Its full title was: An Act Declaring the Rights and Liberties of the Subject and Settling the Succession of the Crown. Its effect, as one of the keystones of the English (and later, British) Constitution, was to prepare the ground for laws ensuring that Hanoverian Protestants would sit on the throne with powers subject to the will of a Parliament elected every three years.

Parliament in 1689 was not in revolutionary mood. The Bill claimed only to confirm existing law, those concessions won from monarchy during the English Revolution. But James II spread anxiety among nobility, gentry and bourgeoisie determined to be rid of arbitrary Government without unleashing the fiercely democratic mood of the masses.

**Problem set:**
(a) Return the portion of the passage on the Act Declaring the Rights and Liberties of the Subject that begins at the words "Its full title" and stops after "of the masses.".
(b) In the passage on the Act Declaring the Rights and Liberties of the Subject, how often was the Parliament to be elected?
(c) Extend the passage on the Act Declaring the Rights and Liberties of the Subject, picking up after its final sentence.

**Dataset:**
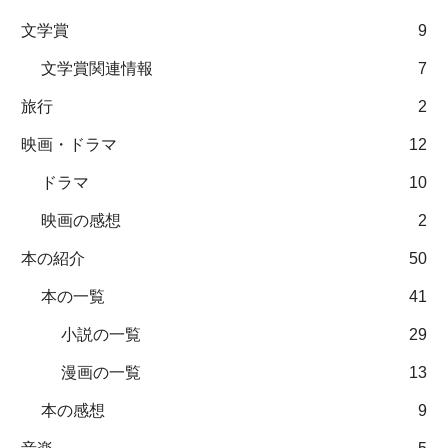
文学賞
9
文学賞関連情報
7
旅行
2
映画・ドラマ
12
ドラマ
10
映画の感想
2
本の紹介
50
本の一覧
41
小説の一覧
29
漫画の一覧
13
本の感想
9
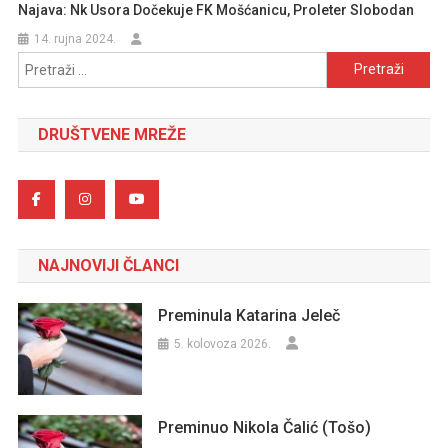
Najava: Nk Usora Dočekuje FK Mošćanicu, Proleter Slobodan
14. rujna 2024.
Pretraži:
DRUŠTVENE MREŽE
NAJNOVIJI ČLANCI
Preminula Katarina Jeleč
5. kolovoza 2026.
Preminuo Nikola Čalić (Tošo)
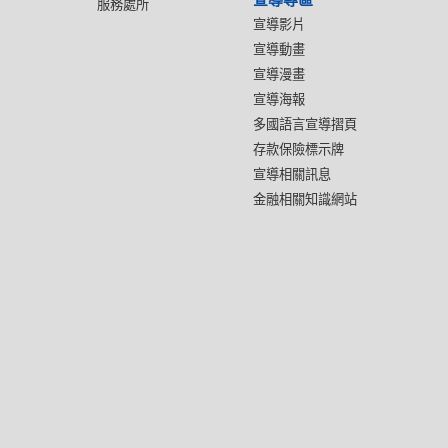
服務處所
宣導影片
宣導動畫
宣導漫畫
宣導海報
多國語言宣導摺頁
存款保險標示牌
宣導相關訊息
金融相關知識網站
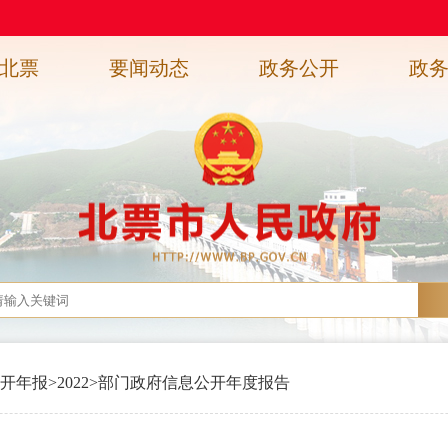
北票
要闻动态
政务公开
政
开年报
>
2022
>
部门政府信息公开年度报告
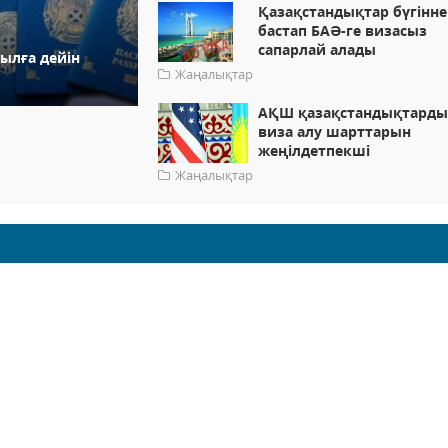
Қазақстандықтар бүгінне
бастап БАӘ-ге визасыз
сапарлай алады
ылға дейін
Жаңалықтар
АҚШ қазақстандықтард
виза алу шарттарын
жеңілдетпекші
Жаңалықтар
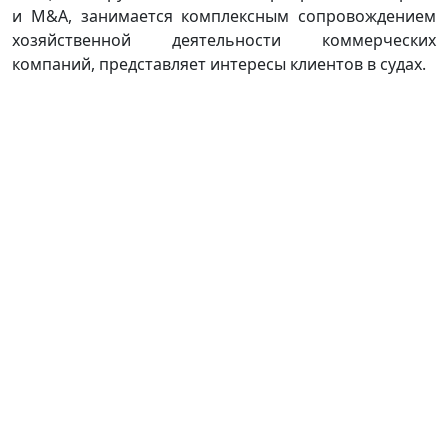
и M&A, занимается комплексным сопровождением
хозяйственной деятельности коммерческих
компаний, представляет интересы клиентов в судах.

**Activity answers:**
(a)
Its full title was: An Act Declaring the Rights and Liberties of the Subject and Settling the Succession of the Crown. Its effect, as one of the keystones of the English (and later, British) Constitution, was to prepare the ground for laws ensuring that Hanoverian Protestants would sit on the throne with powers subject to the will of a Parliament elected every three years.

Parliament in 1689 was not in revolutionary mood. The Bill claimed only to confirm existing law, those concessions won from monarchy during the English Revolution. But James II spread anxiety among nobility, gentry and bourgeoisie determined to be rid of arbitrary Government without unleashing the fiercely democratic mood of the masses.

(b) Every three years.

(c)
James suspended Parliament soon after his succession in 1685. He flirted with Catholicism and made his Catholic Queen pregnant, raising the spectre of English subjugation to the oppression of Rome. He suspended laws when it suited him, but used the compliant judges of the King's Bench in Godden v Hales to confirm his right to over-rule laws made by Parliament.

The Bill, passed after representatives of powerful English interests persuaded William of Orange to take the crown, sought through a number of clauses to exclude royal influence over Parliamentary procedure. Neither taxes nor armies could be raised without Parliament's approval, and laws could not be repealed by a monarch.